'Soldier' kills US general
German and Afghan high-ranking officers among about 15 wounded
A US major general was shot to death on Tuesday in one of the bloodiest insider attacks of the long Afghanistan war.
A gunman dressed as an Afghan soldier turned on allied troops, killing Major General Harold J. Greene and wounding more than a dozen other people, including a German general and two Afghan generals.
Greene was a 34-year Army veteran. An engineer by training, he was on his first deployment to a war zone and was involved in preparing Afghan forces for the time when US-coalition troops leave at the end of this year. He was the deputy commanding general of the Combined Security Transition Command-Afghanistan.
Greene was the highest ranking US officer killed in combat in the nation's post-9/11 wars in Iraq and Afghanistan and the highest ranking officer killed in combat since 1970 in the Vietnam War.
Five major generals were killed in Vietnam. The last was Major General John Albert Dillard, whose helicopter was shot down.

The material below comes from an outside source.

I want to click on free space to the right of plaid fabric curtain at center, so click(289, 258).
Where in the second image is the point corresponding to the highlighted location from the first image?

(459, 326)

The attack at Marshal Fahim National Defense University underscored the tensions that persist as the US combat role winds down in Afghanistan.
It wasn't the only assault by an Afghan ally on coalition forces on Tuesday. In eastern Paktia province, an Afghan police guard exchanged fire with NATO troops near the governor's office, provincial police said. The guard was killed in the gunfight.

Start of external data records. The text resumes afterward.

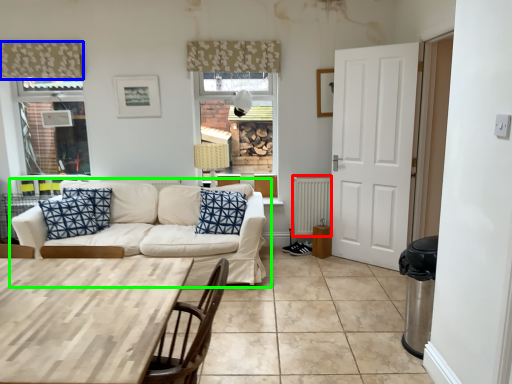
Question: Estimate the real-world distances between objects in this image. Which object is closer to radiator (highlighted by a red box), curtain (highlighted by a blue box) or studio couch (highlighted by a green box)?

Choices:
 (A) curtain
 (B) studio couch

Answer: (B)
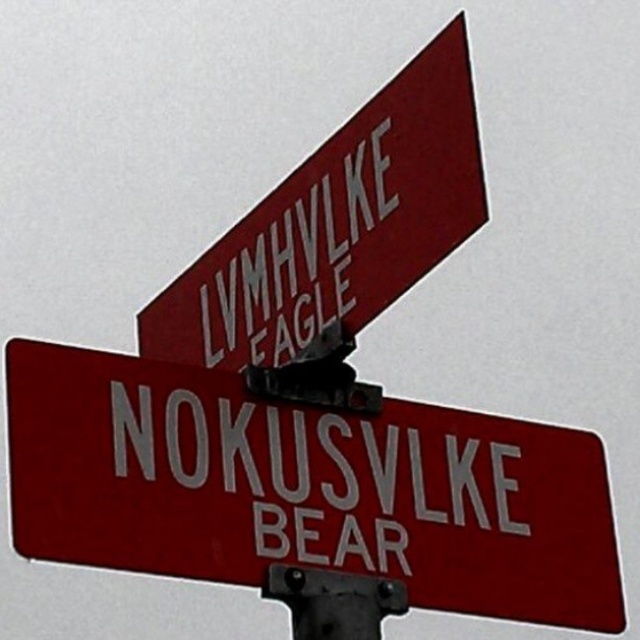
Question: Which point appears farthest from the camera in this image?

Choices:
 (A) (300, 513)
 (B) (374, 589)
 (C) (464, 76)
 (D) (609, 536)

Answer: (D)

Question: Which point is farther from the camera taking this photo?

Choices:
 (A) (396, 582)
 (B) (273, 260)

Answer: (B)

Question: Is smooth red sign at center thinner than white glossy street sign at center?

Choices:
 (A) yes
 (B) no

Answer: (B)

Question: Which point is farther from the camera taking this photo?

Choices:
 (A) (209, 392)
 (B) (344, 285)

Answer: (B)

Question: From the image, what is the correct spatial relationship of smooth red sign at upper center in relation to white glossy street sign at center?

Choices:
 (A) left
 (B) right

Answer: (A)

Question: Can you confirm if smooth red sign at center is positioned above white glossy street sign at center?

Choices:
 (A) no
 (B) yes

Answer: (A)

It wasn't clear if the two incidents were linked. Police officials said they were investigating.
Early indications suggested the Afghan gunman who killed Greene was inside a building and fired indiscriminately from a window at people gathered outside, a US official said.
There was no indication that Greene was specifically targeted, the official said, speaking on condition of anonymity because release of information is not authorized.
The wounded include a German brigadier general and two Afghan generals, officials said. One of the officials said that of the estimated 15 wounded, about half were from the US side, and several of them are in serious condition.
US officials nevertheless asserted confidence in their partnership with the Afghan military, which appears to be holding its own against the Taliban but will soon be operating independently once most US-led coalition forces leave at the end of the year.
The Army's chief of staff, General Ray Odierno, issued a written statement on Tuesday evening expressing condolences to Greene's family and the families of the others injured in the attack.
The Iraq and Afghanistan wars have claimed more than 6,700 US lives.
"When the US loses a general like this, they have to review their approach to their Afghan partners, but they also have to stay committed," retired Afghan general Hadi Khalid told AFP.